BBDuk and BBMask both detect low-complexity areas in fasta or fastq. BBDuk does filtering (removing low-complexity sequences), while BBMask does masking of low-entropy sequences, though both use the same algorithm to detect them. The sensitivity is adjustable with the entropy flag.

For example:

bbduk.sh in=reads.fq out=filtered.fq outm=low_complexity.fq entropy=0.7


The higher the entropy threshold, the more reads will be classified as low-complexity; it ranges from 0 (nothing will get filtered) to 1 (almost everything will be filtered).

0
Entering edit mode

Hi Brian,

thanks for this great set of scripts.

I want to mask low complexity reads before mapping and came across your thread post here. I did a couple of bbduk.sh runs on my fastq.fq files (HiSeq shallow sequenced libraries to ~3M reads; command follows your example above) and noticed that a vast range of entropy values (0.0001 - 0.8) always delete ~30% of my data (30.04% and 30.17% respectively). Inspecting the designated low complexity reads I am not sure (at least for some of them) why they were filtered and the number (at least for 0.0001) seems too high. Would you mind to elaborate briefly on the algorithm behind the bbduk.sh script?

thanks

0
Entering edit mode

Can you please post the full command, version number, and stderr output you're getting? Also, please post (or email me) a handful of reads that are getting filtered out (the outm stream) at entropy=0.0001.

Thanks!

0
Entering edit mode
6.1 years ago

I would recommend masking the reference nucleotide sequences prior to building an alignment database, assuming you are working with a read aligner that is designed to deal with masked sequences.

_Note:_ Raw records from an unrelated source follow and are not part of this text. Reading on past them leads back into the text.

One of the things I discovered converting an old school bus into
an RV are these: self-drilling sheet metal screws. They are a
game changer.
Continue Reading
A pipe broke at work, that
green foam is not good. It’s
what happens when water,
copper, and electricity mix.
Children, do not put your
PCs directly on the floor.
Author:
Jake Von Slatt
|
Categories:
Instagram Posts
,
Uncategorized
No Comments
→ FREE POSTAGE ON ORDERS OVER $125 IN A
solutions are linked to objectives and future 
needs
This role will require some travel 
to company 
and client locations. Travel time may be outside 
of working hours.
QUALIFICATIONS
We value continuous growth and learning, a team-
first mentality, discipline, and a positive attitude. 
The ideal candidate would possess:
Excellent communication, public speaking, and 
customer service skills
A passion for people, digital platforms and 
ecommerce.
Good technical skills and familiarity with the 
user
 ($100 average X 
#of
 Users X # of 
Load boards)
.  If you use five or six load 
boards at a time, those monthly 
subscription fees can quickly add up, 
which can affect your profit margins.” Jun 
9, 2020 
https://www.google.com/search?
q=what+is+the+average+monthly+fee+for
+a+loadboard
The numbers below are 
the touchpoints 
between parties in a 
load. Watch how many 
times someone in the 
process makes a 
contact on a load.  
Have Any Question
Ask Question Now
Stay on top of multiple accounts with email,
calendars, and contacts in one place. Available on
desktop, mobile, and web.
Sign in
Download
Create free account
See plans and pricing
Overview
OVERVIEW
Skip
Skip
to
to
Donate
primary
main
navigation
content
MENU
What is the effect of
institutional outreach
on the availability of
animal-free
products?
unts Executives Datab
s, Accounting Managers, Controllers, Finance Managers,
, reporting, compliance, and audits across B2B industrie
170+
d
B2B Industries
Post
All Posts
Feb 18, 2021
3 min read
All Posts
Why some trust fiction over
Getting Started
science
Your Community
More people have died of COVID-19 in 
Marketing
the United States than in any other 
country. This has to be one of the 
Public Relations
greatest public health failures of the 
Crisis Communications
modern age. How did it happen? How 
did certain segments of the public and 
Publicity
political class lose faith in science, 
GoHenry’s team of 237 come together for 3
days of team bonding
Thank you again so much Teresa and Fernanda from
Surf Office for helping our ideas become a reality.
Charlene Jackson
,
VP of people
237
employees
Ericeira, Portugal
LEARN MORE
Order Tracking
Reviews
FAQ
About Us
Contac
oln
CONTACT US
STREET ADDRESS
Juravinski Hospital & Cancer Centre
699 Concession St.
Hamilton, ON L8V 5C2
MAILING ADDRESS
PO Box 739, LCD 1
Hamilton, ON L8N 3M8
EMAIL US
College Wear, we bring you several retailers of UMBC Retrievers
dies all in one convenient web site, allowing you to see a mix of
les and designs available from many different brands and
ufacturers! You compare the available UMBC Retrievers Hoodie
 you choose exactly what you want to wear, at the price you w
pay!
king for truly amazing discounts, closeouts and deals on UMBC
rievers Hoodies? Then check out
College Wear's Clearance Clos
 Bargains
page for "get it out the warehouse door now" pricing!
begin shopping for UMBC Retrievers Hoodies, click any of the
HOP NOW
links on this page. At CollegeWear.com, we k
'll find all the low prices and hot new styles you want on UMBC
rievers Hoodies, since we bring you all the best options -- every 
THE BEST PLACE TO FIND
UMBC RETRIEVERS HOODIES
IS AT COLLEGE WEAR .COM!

For example, you could mask the human genome using dustmasker, follwed by using 'sed' to convert all lower-case soft-masked bases into 'N'. Then, you can use Bowtie2, which is designed to be able to handle ambiguous nucleotides:

http://bowtie-bio.sourceforge.net/bowtie2/manual.shtml#ambiguous-characters

• It is not clear to me how well-validated older tools like 'dustmasker' are for ultra-short NGS reads, since they were designed back in the day of Sanger sequencing
• Once you've masked your reference database ONCE, you don't have to worry about doing so for all future FASTQ files that you want to align, as it is redundant to mask both the reference and the short reads
1
Entering edit mode

Once you've masked your reference database ONCE, you don't have to worry about doing so for all future FASTQ files that you want to align, as it is redundant to mask both the reference and the short reads

Not sure I agree with this... reads can still map somewhere. If you use a masked reference, reads from the masked region will simply map to the wrong location (the next-closest match), yielding incorrect results. For this reason, I never recommend using masked references except for the purpose of contamination filtering.

0
Entering edit mode

I used masked fasta files to make genome alignments using LASTZ, but I still have a lot of repetitive regions. I wonder if there is any algorithm I can use to remove this repetitive regions in the MAF files that resulted from the alignments.